Students say they're ‘living the dream’ as professional potato tasters
Two university students, who are ‘living the dream’ as professional potato tasters scoffing over 20 recipes a week, say spuds remain their favourite food.
But don’t worry, they take a break from potatoes on weekends.
Faith Elwood, 20, a food technology student at Loughry College, and Tess Rodgers, 21, a human nutrition student at the University of Ulster, are professionally trained in growing, harvesting, preparing and tasting spuds.
They can even tell the difference in varieties from taste alone.
Day to day, the pair taste potato dishes ranging from chips to mash, and provide quality control for Mash Direct – a family-run potato farm and factory in County Down, Northern Ireland, which produces potato and vegetable side dishes for the UK’s leading supermarkets.
Faith and Tess, who began their jobs as ‘spud sommeliers’ in June 2022, even had the honour of helping develop Christmas products such as stuffing bites, roast potatoes and Brussels sprouts with bacon.

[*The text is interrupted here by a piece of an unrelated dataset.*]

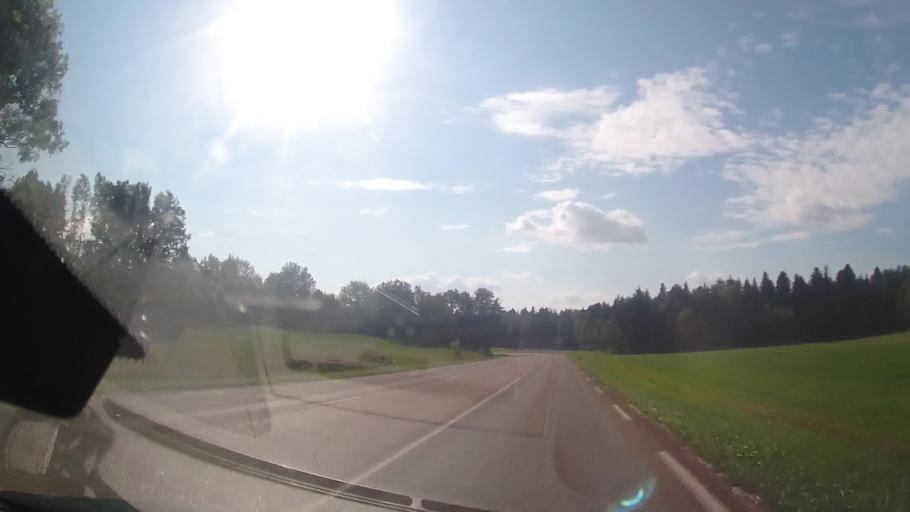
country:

The tattie-tasting duo say their friends at university are ‘jealous’ that they did not see the advertisements for the role, and most people do not believe them when they explain their job.
‘Many people find it strange that this is our job but we love it, and potatoes are still our favourite food,’ Tess said.

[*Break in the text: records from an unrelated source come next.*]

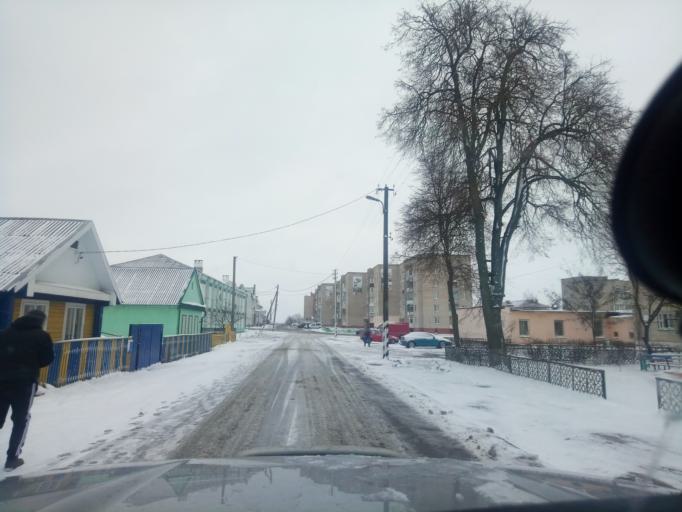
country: BY
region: Minsk
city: Kapyl'
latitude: 53.1521
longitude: 27.0842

Faith and Tess, who both landed the unusual first job after seeing an advert placed at their university in June 2022, say tasting potatoes ‘all day, every day’ is a ‘dream’.
Faith said: ‘When we first saw the job ad it seemed too good to be true, getting paid to eat potatoes, but we still applied and are so glad we did.
‘Everyone loves eating potatoes, and we live quite locally so it was the perfect opportunity – we’re living the dream, really.
‘Since I have a background in potatoes, my grandfather was a potato farmer, I thought, why not give it a try?
‘We can’t really believe this is our job.’
Tess and Faith’s jobs are full-time, and they work shifts around their university schedules.
Tess said: ‘We work five days a week, and we can split shifts if we have a busy day at uni.
‘It’s worked out really well for us.’
Faith, a food technology student, and Tess, who is studying human nutrition, both say their jobs have helped with their degrees.
Faith explained: ‘I think our job has helped us through our degrees to put it into use and see the stuff you’re learning about in real life.
‘Also, seeing how a food business works in every different area of the whole business has been really helpful.’
Since joining Mash Direct, they have had to have intensive training on the best uses for each type of potato and can now tell the difference between a wide range of potato varieties by taste alone.
The factory is based on the same land as the farm itself, so the pair have even got their hands dirty and dug up potatoes.
Tess said: ‘We taste so many potatoes, we know the difference between the types.
‘We sometimes go on the farm and help pick the potatoes too, and we can tell which ones are the good ones.’
Faith and Tess oversee a huge slice of the company’s potato operations, tasting more than 20 spuds recipes a week.
Faith said: ‘Normally, there are 20 different types of potato-based recipes.
‘We try it before it goes out to the consumer at the end as quality control.’
Despite tasting so many potatoes in their working week, the pair continue to love them.
Tess said: ‘We often get asked if we ever get bored of potatoes, but the truth is we don’t – they’re our favourite food, and we just take a break on weekends or whenever we’re not working, and then we’re ready to go again on a Monday.’
Since the pair are fully-fledged spud experts, they know exactly what to look for to find the perfect potato.
They said: ‘It all depends on what you want them for; if you wanted to make mash or chips, you would need a different variety.’
The pair know which potatoes to use for which dish, like our staple favourite the roast potato. Tess, meanwhile, favours ‘champ’.
‘It’s a traditional Irish dish of mash potatoes, milk and spring onions,’ she explained.
Faith added: ‘I also love beer-battered chips. They’re always really good.’
Looking to the future, Faith said: ‘It’s not exactly what we imagined ourselves doing when we were younger and we don’t know if it’s what we’ll do forever but for now, it’s perfect.’